Di sini kebenaran visioner Bung Hatta untuk negeri tercinta ini bahwa hasrat, nafsu berkuasa, memiliki dan korupsi, hanya bisa ditaklukkan oleh kontrol akal budi dan nurani bangsa ini. Itulah inti sari proses mencerdaskan kehidupan bangsa Bung Hatta, Sang Guru Bangsa yang menunjuk essensi peradaban negeri satu-satunya jalan ya hanya melalui edukasi cerdas budi dan bening nurani. Hanya manusia Indonesia seperti cita-cita Hatta, Sang Guru Bangsa yang sampai tahap cerdas budi dan jernih nurani akan mampu bersama, sesama-sesama manusia Indonesia lain merajut, merancang, menenun, dengan darah dan keringat sistem hidup bersama yang adil, beradab, majemuk saling menghormati sesama yang bhineka karena religiositas sama-sama meyakini sesamanya, sama-sama kalifatullah Allah dan citra gambar Allah sendiri! Mengapa? Dalam hidup bertata negara modern, sistem adalah cara mengatur sesuatu untuk mencapai tujuan hidup bersama lebih baik: “A rational ordering of being together” dalam sebuah negara Republik Indonesia seperti dalam alinea ke 4 Pembukaan UUD 1945. Untuk konsep masyarakat yang pluralistik bhineka suku, agama, identitas kultural, maka dikonsepsuskan sistem politik tata negara demokrasi. Untuk ekses ekstrim laku demokrasi yang menuju anarki tanpa jernih disepakatilah oleh para pendiri bangsa yang juga guru-guru sistem negara hukum agar kepastian hukum positiflah yang diacu dan bukan kuasa liar atau anarki. 

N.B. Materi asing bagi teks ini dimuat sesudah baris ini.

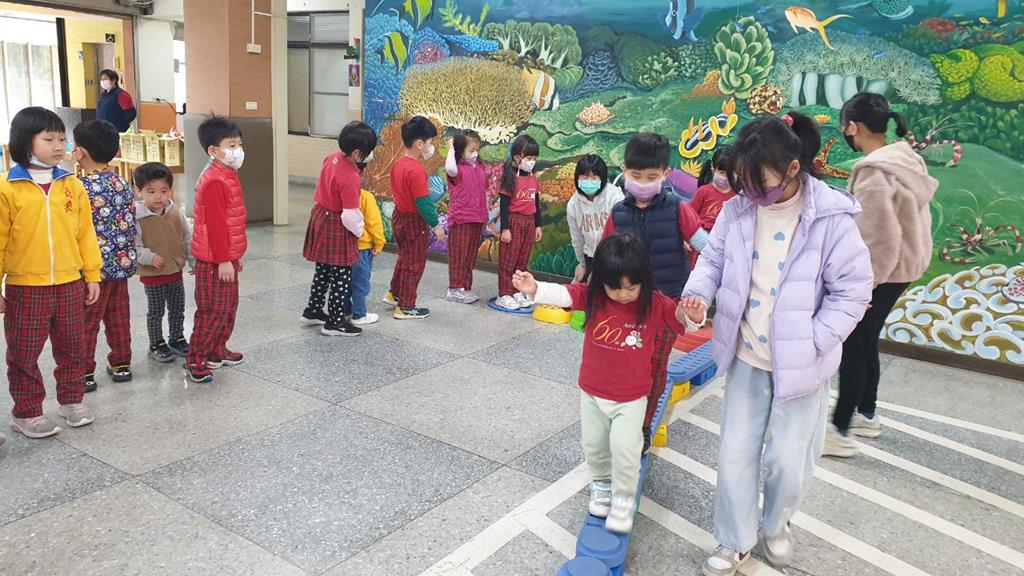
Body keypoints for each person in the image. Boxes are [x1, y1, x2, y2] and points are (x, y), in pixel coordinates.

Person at [680, 111, 873, 576]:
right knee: (735, 453)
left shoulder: (831, 216)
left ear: (793, 168)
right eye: (743, 183)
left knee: (788, 460)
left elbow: (853, 291)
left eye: (760, 183)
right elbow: (713, 260)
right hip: (747, 356)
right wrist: (698, 294)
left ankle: (777, 523)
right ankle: (735, 539)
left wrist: (815, 340)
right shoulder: (739, 208)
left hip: (803, 363)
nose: (751, 193)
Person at [513, 234, 699, 534]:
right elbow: (567, 294)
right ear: (602, 282)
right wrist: (536, 289)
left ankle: (623, 498)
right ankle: (601, 485)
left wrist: (692, 315)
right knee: (595, 446)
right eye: (615, 287)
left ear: (644, 280)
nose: (623, 295)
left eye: (632, 287)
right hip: (592, 392)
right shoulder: (596, 296)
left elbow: (680, 319)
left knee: (626, 449)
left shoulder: (654, 303)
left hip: (631, 397)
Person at [824, 93, 937, 457]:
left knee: (854, 345)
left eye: (844, 126)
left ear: (852, 127)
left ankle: (839, 430)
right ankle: (865, 413)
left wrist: (863, 288)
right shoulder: (904, 158)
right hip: (902, 269)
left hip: (881, 273)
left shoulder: (874, 172)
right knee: (867, 339)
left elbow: (878, 239)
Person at [602, 132, 709, 452]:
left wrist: (703, 288)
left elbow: (708, 249)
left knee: (655, 366)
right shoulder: (619, 212)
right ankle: (622, 417)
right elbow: (605, 256)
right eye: (636, 176)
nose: (643, 183)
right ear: (624, 170)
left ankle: (644, 426)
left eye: (651, 177)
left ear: (665, 173)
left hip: (666, 303)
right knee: (625, 363)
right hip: (627, 304)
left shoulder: (677, 208)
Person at [0, 107, 102, 438]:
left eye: (62, 139)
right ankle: (27, 412)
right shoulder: (7, 187)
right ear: (24, 141)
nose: (58, 146)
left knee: (74, 348)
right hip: (26, 286)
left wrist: (92, 274)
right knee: (24, 353)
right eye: (49, 139)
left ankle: (72, 401)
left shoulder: (71, 184)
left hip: (70, 283)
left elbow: (85, 233)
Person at [73, 119, 137, 392]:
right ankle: (121, 364)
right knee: (118, 317)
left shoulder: (80, 187)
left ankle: (84, 372)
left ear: (80, 152)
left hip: (93, 271)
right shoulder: (121, 181)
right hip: (121, 265)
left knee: (87, 322)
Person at [185, 115, 248, 383]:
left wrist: (234, 257)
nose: (238, 151)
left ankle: (216, 350)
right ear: (213, 150)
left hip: (224, 258)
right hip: (213, 262)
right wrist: (223, 259)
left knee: (228, 307)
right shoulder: (214, 180)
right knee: (212, 311)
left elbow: (231, 222)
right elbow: (216, 226)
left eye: (239, 145)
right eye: (231, 146)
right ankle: (196, 358)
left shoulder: (227, 174)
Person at [302, 121, 378, 336]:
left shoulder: (333, 157)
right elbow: (350, 215)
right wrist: (360, 232)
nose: (371, 155)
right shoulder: (351, 177)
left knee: (323, 270)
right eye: (368, 151)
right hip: (337, 224)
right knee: (341, 275)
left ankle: (313, 310)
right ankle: (335, 322)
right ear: (356, 153)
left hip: (321, 215)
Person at [383, 115, 446, 320]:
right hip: (414, 222)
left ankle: (394, 293)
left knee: (404, 258)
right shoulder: (416, 170)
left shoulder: (399, 164)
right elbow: (423, 202)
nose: (431, 147)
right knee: (414, 264)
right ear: (420, 144)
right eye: (430, 142)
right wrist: (436, 225)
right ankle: (406, 306)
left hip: (399, 217)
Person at [134, 162, 193, 363]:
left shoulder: (175, 211)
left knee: (177, 308)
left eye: (163, 191)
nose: (158, 197)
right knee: (156, 311)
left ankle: (177, 337)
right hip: (153, 275)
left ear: (170, 190)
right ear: (139, 191)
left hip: (175, 271)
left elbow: (187, 237)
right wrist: (148, 257)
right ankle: (156, 343)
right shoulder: (137, 217)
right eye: (151, 192)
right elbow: (133, 246)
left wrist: (193, 261)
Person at [495, 135, 542, 311]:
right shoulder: (509, 178)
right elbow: (504, 206)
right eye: (528, 158)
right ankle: (504, 293)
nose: (532, 162)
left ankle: (516, 291)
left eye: (534, 158)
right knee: (509, 259)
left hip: (529, 222)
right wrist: (505, 229)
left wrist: (538, 225)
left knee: (522, 260)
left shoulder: (533, 178)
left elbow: (536, 203)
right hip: (514, 221)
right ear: (516, 157)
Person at [444, 130, 488, 304]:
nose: (475, 154)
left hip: (477, 218)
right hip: (461, 218)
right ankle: (454, 288)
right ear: (460, 150)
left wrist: (485, 216)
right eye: (471, 150)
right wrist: (450, 148)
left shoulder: (479, 168)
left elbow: (484, 192)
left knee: (470, 256)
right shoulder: (457, 169)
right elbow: (450, 168)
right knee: (458, 255)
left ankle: (464, 288)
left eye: (477, 150)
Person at [566, 154, 623, 283]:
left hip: (614, 258)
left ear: (602, 178)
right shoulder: (573, 204)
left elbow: (622, 235)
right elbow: (577, 238)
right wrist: (582, 264)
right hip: (590, 257)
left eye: (594, 177)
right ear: (577, 178)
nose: (589, 181)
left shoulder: (615, 198)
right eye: (584, 177)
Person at [688, 146, 737, 269]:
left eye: (730, 173)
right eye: (722, 173)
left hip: (727, 242)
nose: (726, 177)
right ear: (713, 170)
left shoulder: (737, 196)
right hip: (702, 242)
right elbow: (689, 217)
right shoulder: (703, 191)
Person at [343, 187, 386, 325]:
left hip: (342, 247)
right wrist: (379, 242)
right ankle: (359, 314)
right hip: (361, 248)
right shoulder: (365, 196)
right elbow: (374, 222)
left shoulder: (338, 193)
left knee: (343, 281)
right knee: (360, 283)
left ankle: (345, 311)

Renung-renung di hari guru ini, menajamkan 2 hal buat kita, guagatan sadar siapa kita ini, tak lain adalah buah-buah keringat dan kegigihan pendidikan dari para guru, maka tolong menyadari agar tidak insomnia atau ‘lupa jasa mereka sebagai guru’. Yang kedua, bila Anda kini jendral, atau big boss atau merasa supreme being (untung ‘b’-nya belum angkuh menjadi ‘b’ besar), pastilah selalu mulai dari benih kecil. Guru besar, mulai dari guru kecil, lalu guru setengah besar, baru akhirnya guru besar! Tetapi tetaplah Anda pada relung tulus nurani Anda, adalah guru, sebagai mana kata dahsyat Ki Hajar, kita semua, entah besar, entah kecil, satu sama lain adalah guru bagi sesama. Mengesankan dan menyentuh, manakala di saat prihatin pandemi ini, ibu-ibu yang tinggi profesi dan gelarnya, belum lama mengakui betapa sulit, namun mulialah menjadi guru untuk anak-anaknya, yang harus WFH (work from home), lalu mengajari anak-anaknya yang SD di rumah, betapa harus sabar, betapa kini diakui mereka profesi guru itu bukan main. Ketika kesadaran kita dibangunkan, saya pun terbangun oleh kiriman murid, lagu bagus sekali di hari guru ini, yang lirik-liriknya menggores dan membuat riang bersyukur dan berterima kasih pada para guru, tersebab dinyanyikan oleh anak-anak lucu dan penuh semangat riang, yang kita butuhkan di saat pandemi ini. Hati yang gembira dan riang serta musik yang menyapa menghibur adalah obat paling mujarab bagi yang sedang sakit. Simaklah lirik-liriknya sebagai berikut:

1.  Pagiku cerahku,
    Matahari bersinar,
    Kugendong tas merahku,
    Di pundak.

2.  Slamat pagi semua,
    Kunantikan dirimu,
    Di depan kelasmu,
    Menantikan kami.

3.  Guruku tersayang,
    Guruku tercinta,
    Tanpamu, apa jadinya aku,
    Tak bisa baca tulis,
    Mengerti banyak hal,
    Guruku terima kasihku.

4.  Nakalnya diriku,
    Kadang buatmu marah,
    Namun segala maaf,
    Kau berikan, 

5.  Guruku tersayang,
    Guruku tercinta,
    Terimalah kasihku!

Saat senandung lagu indah mulai melenyap, terngiang kembali Ki Hajar Dewantara mengucap tegas: “semua akan menjadi guru, rumah menjadi sekolah!”. Terselip pula pepatah saat kami di akademi belajar latin, non scholae sed vitae discimus, artinya untuk hiduplah kita belajar dan bukan untuk sekolah! Kita belajar untuk hidup berharkat dan peduli sesama dengan bahagia!